_Problem_
Find the line containing "outcomes for the communities" in the entries below. Reproduce that line and each one after it to the end, exactly, with no other lines.

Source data
--------------------------------

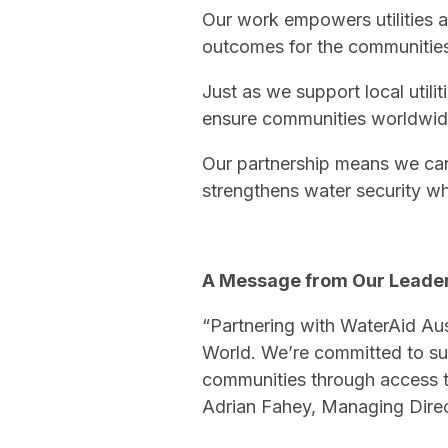
Our work empowers utilities a
outcomes for the communities
Just as we support local utili
ensure communities worldwide
Our partnership means we can 
strengthens water security wh
A Message from Our Leade
“Partnering with WaterAid Aust
World. We’re committed to s
communities through access t
Adrian Fahey, Managing Dire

--------------------------------

_Written response_
outcomes for the communities
Just as we support local utili
ensure communities worldwide
Our partnership means we can 
strengthens water security wh
A Message from Our Leade
“Partnering with WaterAid Aust
World. We’re committed to s
communities through access t
Adrian Fahey, Managing Dire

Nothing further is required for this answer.